§ **Selected extract**
== Segment start ==

Tuesday, April 28, 2009

Scott Horton's Persuasive Precis For Prosecution

In reply to a David Broder column in WaPo recently, in which Auntie David gets positively giddy with disdain for the notion that Bushevik torturers in the CIA and enablers in the OLC should face criminal responsibility for war-crimes, the ubiquitous Harpers'mag "No Comment" blogger, and legal scholar offers the best and briefest summary of the argument FOR prosecution, the virtual and practical impossibility of it notwithstanding:
Since I am an advocate of accountability, and Broder presumes to question my mental health, I’ll offer a personal response. I have no interest in vengeance or retribution, but I have a strong interest in upholding the rule of law and in stopping torture. Unlike Broder, I do not consider the law to be a political plaything but rather a repository of our highest values. The United States has a series of criminal statutes which apply to this situation and which were violated. Further, the United States signed a very important international convention under which it promised to open a criminal investigation into any credible allegations of torture. At this point there is a uniform consensus that the United States is in breach of its treaty obligation. (A matter of indifference to Broder, apparently). Moreover, its conduct is sending a clear message around the world: the prohibition on torture is a trivial matter which can be defeated by a tyrant in any corner of the world. All he needs to do is hire a lawyer and have him issue an opinion that when he tortures, it’s completely lawful.

== Segment end ==

§ **Collected data**
== Segment start ==

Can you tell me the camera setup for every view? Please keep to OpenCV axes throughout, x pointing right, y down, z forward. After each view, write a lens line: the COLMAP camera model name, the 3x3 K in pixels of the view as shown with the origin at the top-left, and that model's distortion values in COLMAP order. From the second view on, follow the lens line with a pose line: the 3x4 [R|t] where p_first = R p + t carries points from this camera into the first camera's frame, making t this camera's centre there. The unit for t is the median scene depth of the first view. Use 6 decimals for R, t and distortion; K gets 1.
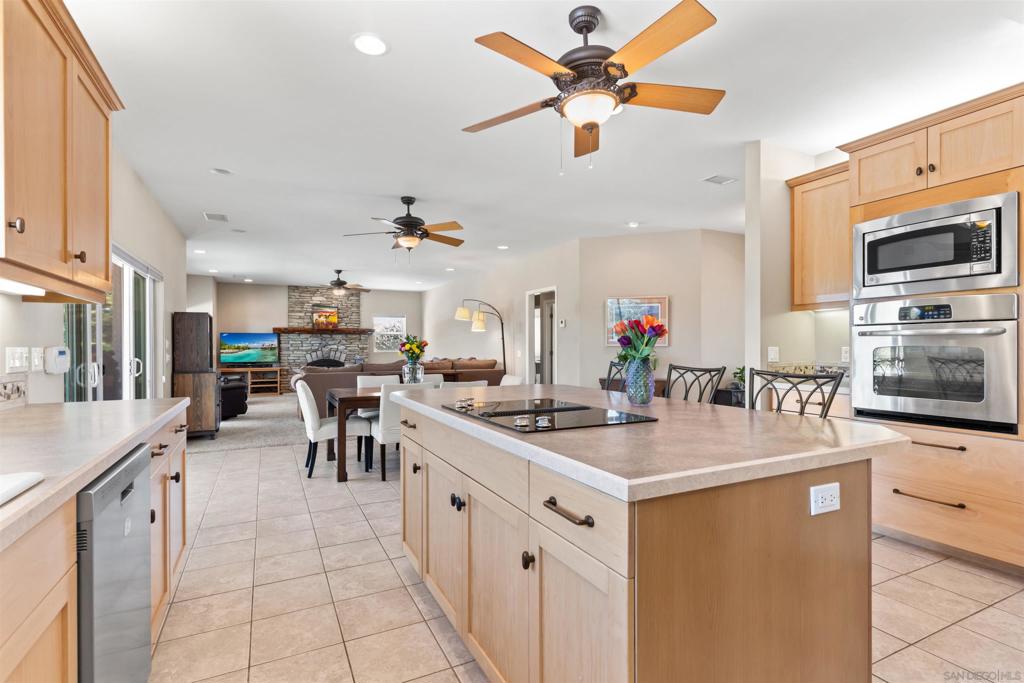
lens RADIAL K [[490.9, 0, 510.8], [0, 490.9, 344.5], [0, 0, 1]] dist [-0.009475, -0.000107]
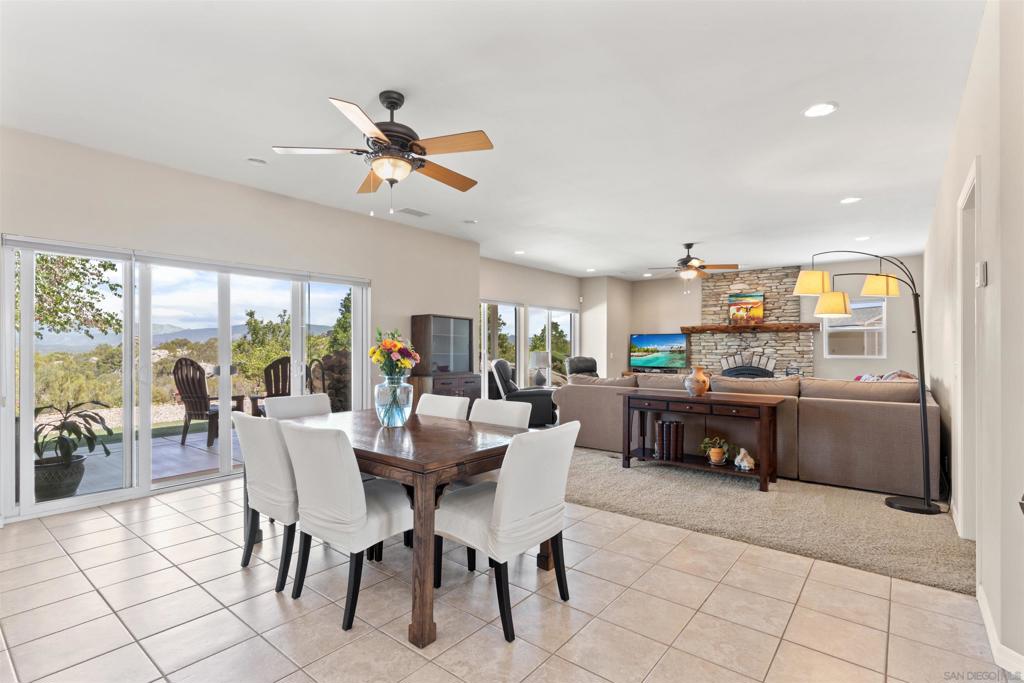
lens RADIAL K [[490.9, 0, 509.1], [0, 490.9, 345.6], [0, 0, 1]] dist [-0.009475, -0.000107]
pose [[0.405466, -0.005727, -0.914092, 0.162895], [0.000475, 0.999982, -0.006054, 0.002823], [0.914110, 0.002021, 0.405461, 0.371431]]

== Segment end ==

§ **Exercise instructions**
**1.** In the blog post on prosecuting torture, what did the United States promise under the international convention it signed?
**2.** Please write the next few sentences of the blog post on prosecuting torture, picking up after its final sentence.

§ **Written answers**
**1.** It promised to open a criminal investigation into any credible allegations of torture.

**2.**
That's it, exactly. The argument is air-tight. The alternative, Horton concludes, is:
And note the means that Broder sees for resolving the matter. President Obama should resolve the question of criminal accountability himself, Broder says, bypassing the Justice Department. This surely is advice Broder has taken straight from his friend Karl Rove’s playbook. But just think about this for a while. Do we really want to live in a country in which the president is the constant arbiter of who is and who is not criminally investigated? That is the very hallmark of a banana republic, a practice that the Founding Fathers worked very hard to insulate us against. But for Broder, all the talk of independent judgment exercised by professional prosecutors is rubbish. No Washington pundit worth his salt really believes any of this. The White House calls the shots, Broder tells us, and that’s the way it should be. Broder is so deeply steeped in Beltway cynicism he hardly knows how to disguise it.
Broder is so deeply steeped in Beltway cynicism he hardly CARES to disguise it.

Look to the post just below this one for what I take to be the arguments why the truth of Horton's argument isn't going to matter...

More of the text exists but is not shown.